Texte source
+ + +

Les différentes solutions logicielles disponibles sur le marché, commercialisées notamment en location mensuelle, permettent désormais d’envisager la mise en place d’un dispositif participatif, même sur une courte durée.
Plus que des coûts cachés, c’est davantage l’investissement temps des ressources internes dédiées à produire les réponses aux suggestions des contributeurs qui est parfois sous-estimé par les entreprises.
Comment mesurer l’impact des conversations ? … mais aussi que mesurer ?
Les indicateurs de fréquentation du site, d’activité (nombre d’inscrits, de contributeurs, de suggestions, votes, commentaires) et de participation (taux d’inscription, taux de participation, ratio de suggestion,..), ainsi que le décryptage de la médiatisation de l’initiative sont généralement utilisé pour évaluer la performance du dispositif participatif.

+ + +

Enregistrements
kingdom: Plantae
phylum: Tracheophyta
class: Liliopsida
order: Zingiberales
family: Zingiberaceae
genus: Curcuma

+ + +

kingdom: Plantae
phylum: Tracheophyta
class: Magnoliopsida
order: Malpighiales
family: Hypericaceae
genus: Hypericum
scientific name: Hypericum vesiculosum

+ + +

Consignes
1) Répondez à ces questions sur le texte consacré aux dispositifs participatifs :
(a) Sous quelle forme les solutions logicielles sont-elles notamment commercialisées ?
(b) Qu'est-ce qui est parfois sous-estimé par les entreprises ?
(c) Quels taux figurent parmi les indicateurs de participation ?
2) Recopiez à l'identique le passage du texte source allant de « Les différentes solutions » à « que mesurer ? ».
3) Énumérez tous les indicateurs d'activité que le texte sur les dispositifs participatifs cite entre parenthèses.

Réponses finales
1)
(a) En location mensuelle.
(b) L'investissement temps des ressources internes dédiées à produire les réponses aux suggestions des contributeurs.
(c) Le taux d'inscription et le taux de participation.

2)
Les différentes solutions logicielles disponibles sur le marché, commercialisées notamment en location mensuelle, permettent désormais d’envisager la mise en place d’un dispositif participatif, même sur une courte durée.
Plus que des coûts cachés, c’est davantage l’investissement temps des ressources internes dédiées à produire les réponses aux suggestions des contributeurs qui est parfois sous-estimé par les entreprises.
Comment mesurer l’impact des conversations ? … mais aussi que mesurer ?

3)
- nombre d'inscrits
- nombre de contributeurs
- nombre de suggestions
- votes
- commentaires